Part of a data file:
┌────────
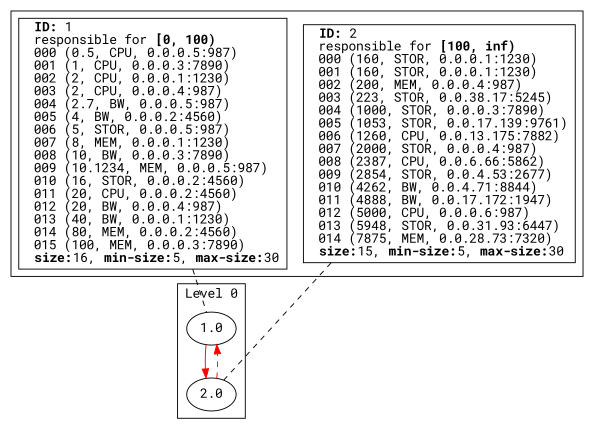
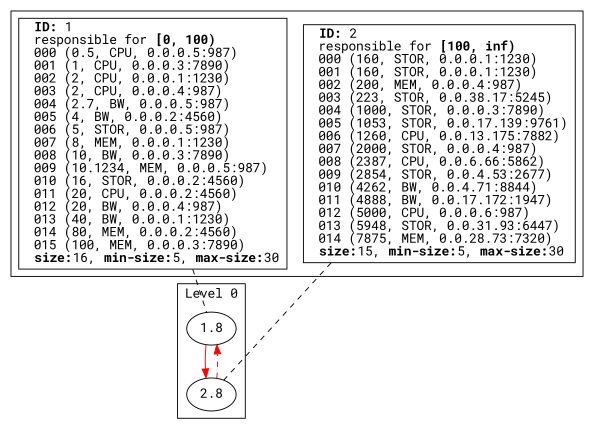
  strict digraph {
    fontname="Roboto Mono"
    node [fontname="Roboto Mono"]
    edge [dir=none fontname="Roboto Mono" style=dashed]
    n1 [label=< 				<B>ID:</B> 1<BR ALIGN="LEFT"/> 				responsible for <B>[0, 100)</B><BR ALIGN="LEFT"/> 				000 (0.5, CPU, 0.0.0.5:987)<BR ALIGN="LEFT"/> 				001 (1, CPU, 0.0.0.3:7890)<BR ALIGN="LEFT"/> 				002 (2, CPU, 0.0.0.1:1230)<BR ALIGN="LEFT"/> 				003 (2, CPU, 0.0.0.4:987)<BR ALIGN="LEFT"/> 				004 (2.7, BW, 0.0.0.5:987)<BR ALIGN="LEFT"/> 				005 (4, BW, 0.0.0.2:4560)<BR ALIGN="LEFT"/> 				006 (5, STOR, 0.0.0.5:987)<BR ALIGN="LEFT"/> 				007 (8, MEM, 0.0.0.1:1230)<BR ALIGN="LEFT"/> 				008 (10, BW, 0.0.0.3:7890)<BR ALIGN="LEFT"/> 				009 (10.1234, MEM, 0.0.0.5:987)<BR ALIGN="LEFT"/> 				010 (16, STOR, 0.0.0.2:4560)<BR ALIGN="LEFT"/> 				011 (20, CPU, 0.0.0.2:4560)<BR ALIGN="LEFT"/> 				012 (20, BW, 0.0.0.4:987)<BR ALIGN="LEFT"/> 				013 (40, BW, 0.0.0.1:1230)<BR ALIGN="LEFT"/> 				014 (80, MEM, 0.0.0.2:4560)<BR ALIGN="LEFT"/> 				015 (100, MEM, 0.0.0.3:7890)<BR ALIGN="LEFT"/> 			<B>size:</B>16, <B>min-size:</B>5, <B>max-size:</B>30<BR ALIGN="LEFT"/>			> shape=box]
    n2 [label=< 				<B>ID:</B> 2<BR ALIGN="LEFT"/> 				responsible for <B>[100, inf)</B><BR ALIGN="LEFT"/> 				000 (160, STOR, 0.0.0.1:1230)<BR ALIGN="LEFT"/> 				001 (160, STOR, 0.0.0.1:1230)<BR ALIGN="LEFT"/> 				002 (200, MEM, 0.0.0.4:987)<BR ALIGN="LEFT"/> 				003 (223, STOR, 0.0.38.17:5245)<BR ALIGN="LEFT"/> 				004 (1000, STOR, 0.0.0.3:7890)<BR ALIGN="LEFT"/> 				005 (1053, STOR, 0.0.17.139:9761)<BR ALIGN="LEFT"/> 				006 (1260, CPU, 0.0.13.175:7882)<BR ALIGN="LEFT"/> 				007 (2000, STOR, 0.0.0.4:987)<BR ALIGN="LEFT"/> 				008 (2387, CPU, 0.0.6.66:5862)<BR ALIGN="LEFT"/> 				009 (2854, STOR, 0.0.4.53:2677)<BR ALIGN="LEFT"/> 				010 (4262, BW, 0.0.4.71:8844)<BR ALIGN="LEFT"/> 				011 (4888, BW, 0.0.17.172:1947)<BR ALIGN="LEFT"/> 				012 (5000, CPU, 0.0.0.6:987)<BR ALIGN="LEFT"/> 				013 (5948, STOR, 0.0.31.93:6447)<BR ALIGN="LEFT"/> 				014 (7875, MEM, 0.0.28.73:7320)<BR ALIGN="LEFT"/> 			<B>size:</B>15, <B>min-size:</B>5, <B>max-size:</B>30<BR ALIGN="LEFT"/>			> shape=box]
-   1.0
-   2.0
+   1.0 [label=1.8]
+   2.0 [label=2.8]
    subgraph cluster_1 {
      rank=same
      n1
      n2
    }
    subgraph cluster_2 {
      label="Level 0"
      rank=same
      1.0
      2.0
    }
    n1 -> 1.0
    n2 -> 2.0
    1.0 -> 2.0 [color=red dir=forward style=solid]
    2.0 -> 1.0 [color=red dir=forward]
  }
└────────
• **EXERCISE GOAL**
Give the entries above as a Markdown table with two columns, No. for the row number and Line for the line itself. Skip blank lines and leave the pictures out.

• **EXERCISE RESPONSE**
| No. | Line |
|---|---|
| 1 |   strict digraph { |
| 2 |     fontname="Roboto Mono" |
| 3 |     node [fontname="Roboto Mono"] |
| 4 |     edge [dir=none fontname="Roboto Mono" style=dashed] |
| 5 |     n1 [label=< 				<B>ID:</B> 1<BR ALIGN="LEFT"/> 				responsible for <B>[0, 100)</B><BR ALIGN="LEFT"/> 				000 (0.5, CPU, 0.0.0.5:987)<BR ALIGN="LEFT"/> 				001 (1, CPU, 0.0.0.3:7890)<BR ALIGN="LEFT"/> 				002 (2, CPU, 0.0.0.1:1230)<BR ALIGN="LEFT"/> 				003 (2, CPU, 0.0.0.4:987)<BR ALIGN="LEFT"/> 				004 (2.7, BW, 0.0.0.5:987)<BR ALIGN="LEFT"/> 				005 (4, BW, 0.0.0.2:4560)<BR ALIGN="LEFT"/> 				006 (5, STOR, 0.0.0.5:987)<BR ALIGN="LEFT"/> 				007 (8, MEM, 0.0.0.1:1230)<BR ALIGN="LEFT"/> 				008 (10, BW, 0.0.0.3:7890)<BR ALIGN="LEFT"/> 				009 (10.1234, MEM, 0.0.0.5:987)<BR ALIGN="LEFT"/> 				010 (16, STOR, 0.0.0.2:4560)<BR ALIGN="LEFT"/> 				011 (20, CPU, 0.0.0.2:4560)<BR ALIGN="LEFT"/> 				012 (20, BW, 0.0.0.4:987)<BR ALIGN="LEFT"/> 				013 (40, BW, 0.0.0.1:1230)<BR ALIGN="LEFT"/> 				014 (80, MEM, 0.0.0.2:4560)<BR ALIGN="LEFT"/> 				015 (100, MEM, 0.0.0.3:7890)<BR ALIGN="LEFT"/> 			<B>size:</B>16, <B>min-size:</B>5, <B>max-size:</B>30<BR ALIGN="LEFT"/>			> shape=box] |
| 6 |     n2 [label=< 				<B>ID:</B> 2<BR ALIGN="LEFT"/> 				responsible for <B>[100, inf)</B><BR ALIGN="LEFT"/> 				000 (160, STOR, 0.0.0.1:1230)<BR ALIGN="LEFT"/> 				001 (160, STOR, 0.0.0.1:1230)<BR ALIGN="LEFT"/> 				002 (200, MEM, 0.0.0.4:987)<BR ALIGN="LEFT"/> 				003 (223, STOR, 0.0.38.17:5245)<BR ALIGN="LEFT"/> 				004 (1000, STOR, 0.0.0.3:7890)<BR ALIGN="LEFT"/> 				005 (1053, STOR, 0.0.17.139:9761)<BR ALIGN="LEFT"/> 				006 (1260, CPU, 0.0.13.175:7882)<BR ALIGN="LEFT"/> 				007 (2000, STOR, 0.0.0.4:987)<BR ALIGN="LEFT"/> 				008 (2387, CPU, 0.0.6.66:5862)<BR ALIGN="LEFT"/> 				009 (2854, STOR, 0.0.4.53:2677)<BR ALIGN="LEFT"/> 				010 (4262, BW, 0.0.4.71:8844)<BR ALIGN="LEFT"/> 				011 (4888, BW, 0.0.17.172:1947)<BR ALIGN="LEFT"/> 				012 (5000, CPU, 0.0.0.6:987)<BR ALIGN="LEFT"/> 				013 (5948, STOR, 0.0.31.93:6447)<BR ALIGN="LEFT"/> 				014 (7875, MEM, 0.0.28.73:7320)<BR ALIGN="LEFT"/> 			<B>size:</B>15, <B>min-size:</B>5, <B>max-size:</B>30<BR ALIGN="LEFT"/>			> shape=box] |
| 7 | -   1.0 |
| 8 | -   2.0 |
| 9 | +   1.0 [label=1.8] |
| 10 | +   2.0 [label=2.8] |
| 11 |     subgraph cluster_1 { |
| 12 |       rank=same |
| 13 |       n1 |
| 14 |       n2 |
| 15 |     } |
| 16 |     subgraph cluster_2 { |
| 17 |       label="Level 0" |
| 18 |       rank=same |
| 19 |       1.0 |
| 20 |       2.0 |
| 21 |     } |
| 22 |     n1 -> 1.0 |
| 23 |     n2 -> 2.0 |
| 24 |     1.0 -> 2.0 [color=red dir=forward style=solid] |
| 25 |     2.0 -> 1.0 [color=red dir=forward] |
| 26 |   } |